Standing balances refer to a number of positions in which the gymnast balances while standing in a mostly upright position. Standing balances can create a straight line from the gymnast’s head to her supporting foot, such as a releve in which the gymnast stands in a straight body position and rises up onto the balls of her feet as high as she can and balances. Other examples of this type of standing balance are the coupe, passé, front attitude and battement. Standing balances can also be performed with a straight or curved line from the gymnast’s head to her unsupported, or lifted, foot. One example of this is the arabesque, where the gymnast stands straight with her torso held vertically and one leg extended behind the body and lifted as high as possible. Scales and levers are also examples of this type of balance.

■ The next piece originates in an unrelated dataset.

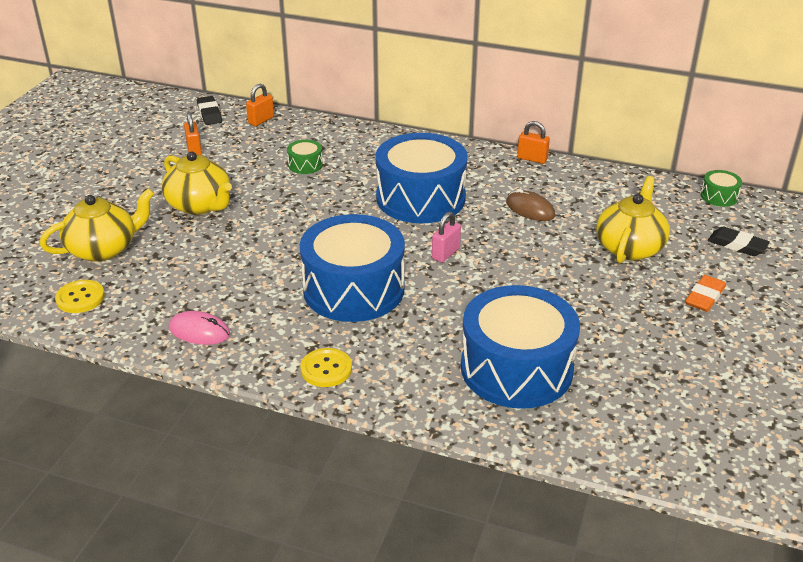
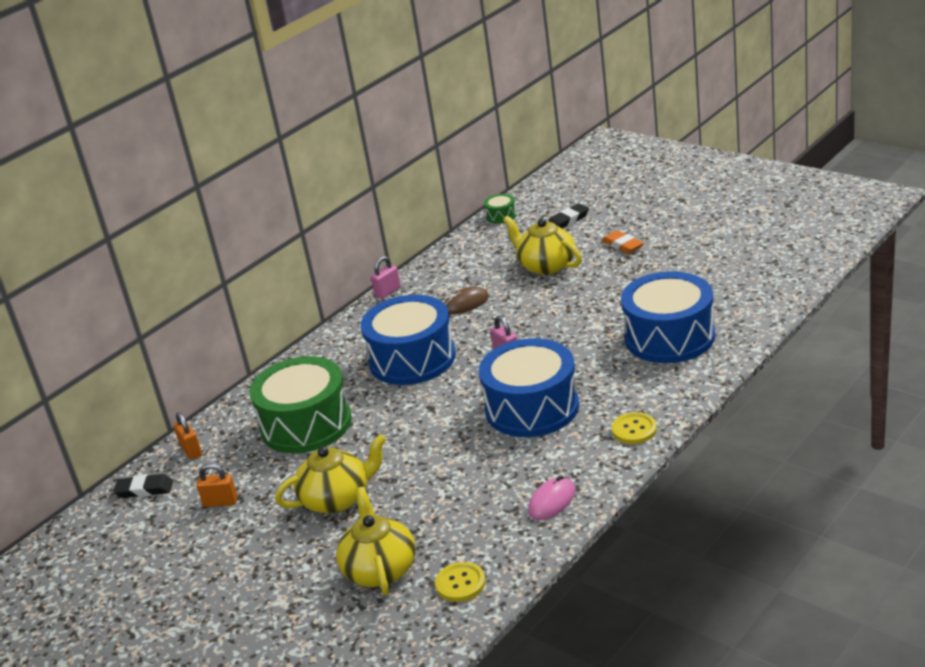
camera: 65 degrees left, 5 degrees down
(305, 165) = (306, 424): green drum -> green drum, size x2.46
(532, 159) = (388, 292): orange padlock -> pink padlock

Knee balances are a type of non-standing balance where the gymnast balances on one or both knees. Examples of this type of balance include the knee lunge, half split, knee scale and knee stand. In the knee stand, the gymnast kneels with both knees together and supports her weight. She keeps her hips squared, lifts her chest and creates a straight line from her knees to her head. The arm positions for a knee stand can vary; for example, arms can be held down by the sides, extended overhead or extended to the side at shoulder level.
Both types of splits, stride and straddle, are examples of non-standing balances where the weight is supported on the floor in the thighs and hips. To perform the stride splits, the gymnast begins in a kneeling lunge. She places her hands on either side of her hips firmly on the floor and slides her front leg forward slowly, supporting her weight in her hands, if necessary. She continues to lower her hips to the floor until she is either in position, flat on the floor, or is unable to go any lower. Both stride and straddle splits require a great deal of flexibility, which can be achieved over time through regular static stretching and holding the splits position at the point of tension for 30 to 60 seconds.
Inverted balances are balances where the hips are lifted above the head. These balances may be difficult for novice gymnasts or those who are overweight or suffer from neck problems. Some balances are performed with the help of a coach to lift the body. Examples of inverted balances that require assistance are the straight body lift from supine position and the straight body lift from front or rear support. The inverted shoulder stand and handstand are examples of inverted balances that are performed without any assistance. To execute the handstand, the gymnast begins standing in a straight-body position with her feet together and her arms stretched overhead. She kicks one leg forward and moves through a lunge into the lever position. She then places her hands shoulder-width apart and kicks the other leg off of the floor simultaneously. She brings both legs to a vertical position and presses her weight off of the floor, balanced on her hands. There are several variations of the handstand, including the stag handstand, split handstand, one-handed handstand and planche.